The other thing that Del Bosque has to decide is who the main striker is going to be – the traditional No 9. On merit, it’s hard to look beyond Fernando Llorente. He is arguably the best striker in Spain at the moment, and for my money the undisputed first choice. Although after a long season with Athletic, with a grueling Europa League and domestic campaign, there are a few doubts over his fitness.

In contention with him is Torres. Despite having a poor season at Chelsea overall, he has found his way into Del Bosque’s plans once again after a small resurgence in form. But there is something of a long-term loyalty shared between Torres and Del Bosque, and the relationship between the two is an important one. His goal last night will only have helped his cause.

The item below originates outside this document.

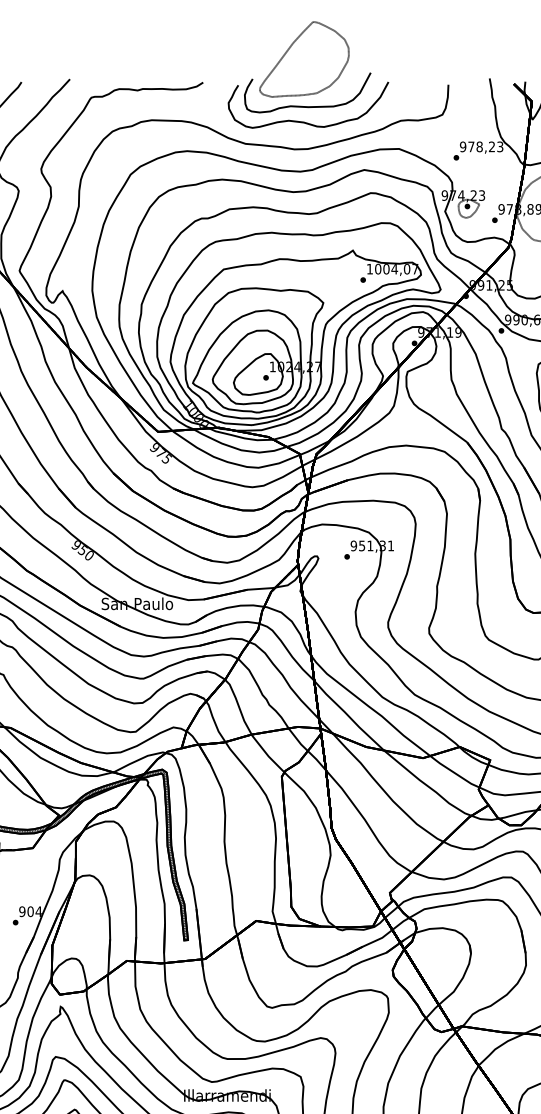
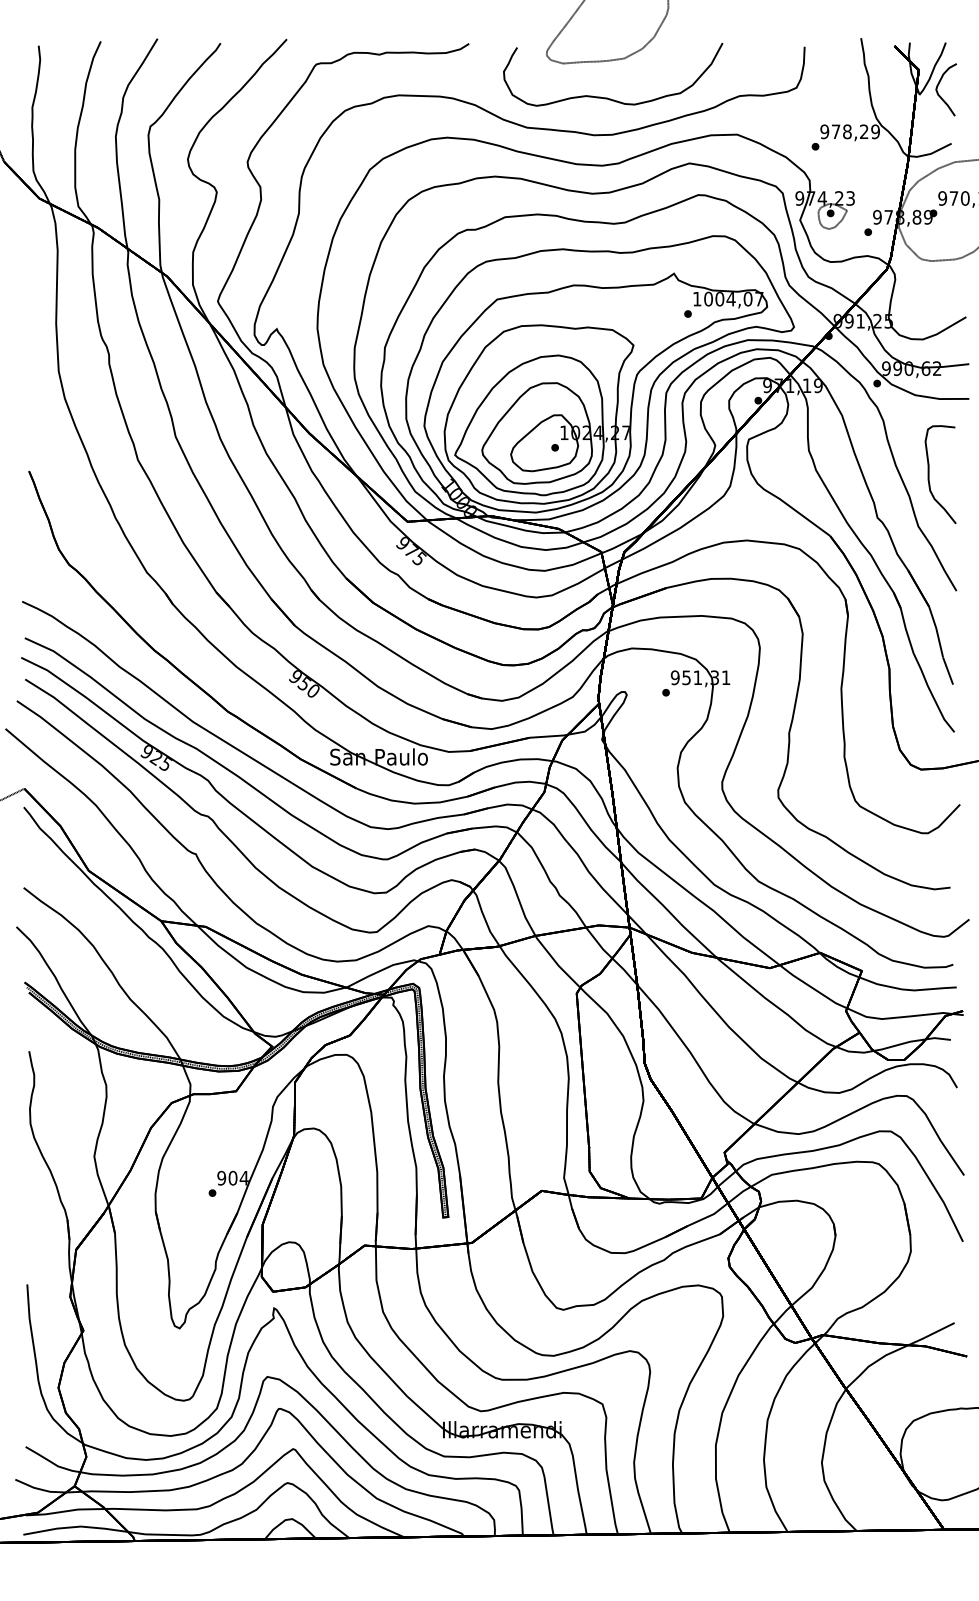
curve: (307, 106) -> (611, 76), removed
text: (500, 146) -> (875, 131), 978,23 -> 978,29

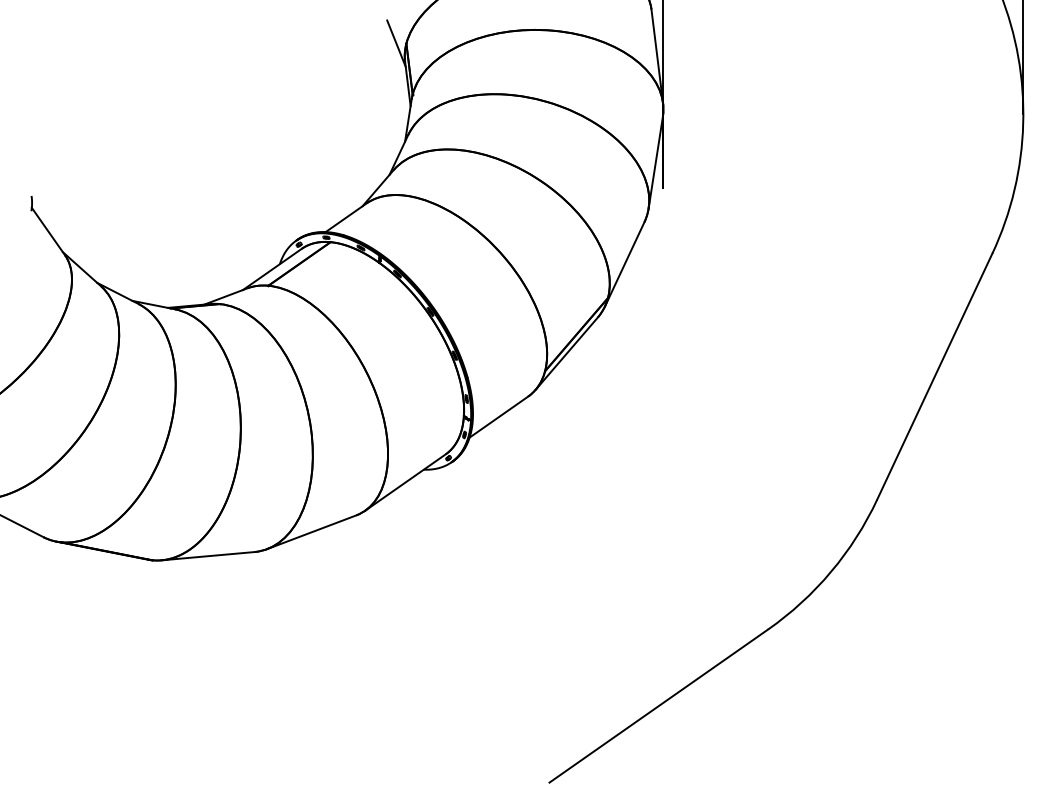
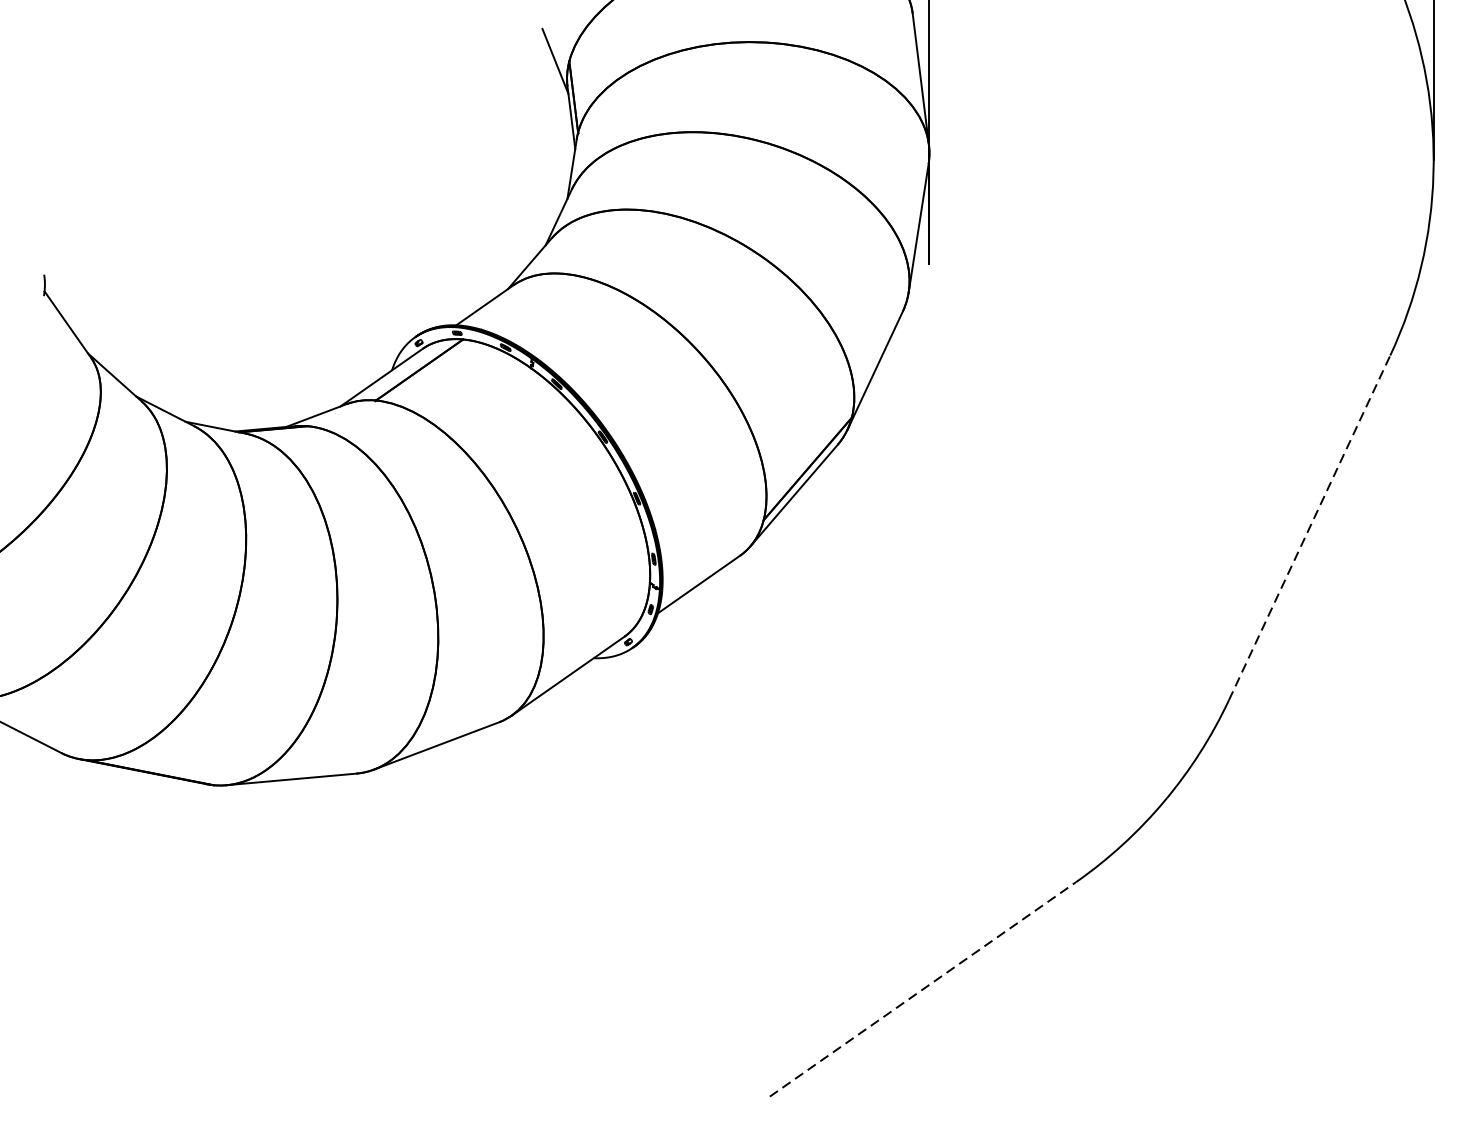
line: (934, 376) -> (1309, 527), solid -> dashed
line: (659, 705) -> (923, 988), solid -> dashed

The other striking option in the squad is Alvaro Negredo – another of Del Bosque’s so-called favourites. He is similar to Llorente in terms of physicality, but generally not as good. But it seems the physical approach upfront is something that the manager prefers this time. Two of La Liga’s most in form strikers, Roberto Soldado and Adrian Lopez, have been cut from the squad, a decision that didn’t go down all too well with the Spanish public. They may be of slighter stature, but with a combined total 46 goals between them in all competitions, it’s easy to see why people are upset.

Replacing Villa was never going to be easy, but Spain are lucky to have so many options available. Will Llorente finally get what he deserves after years of hard work and goals for Athletic, or will Del Bosque stick with ‘his’ man Torres once again? It certainly wouldn’t be a surprise to see the Chelsea man take his place out on the pitch in Gdansk on Sunday June 10.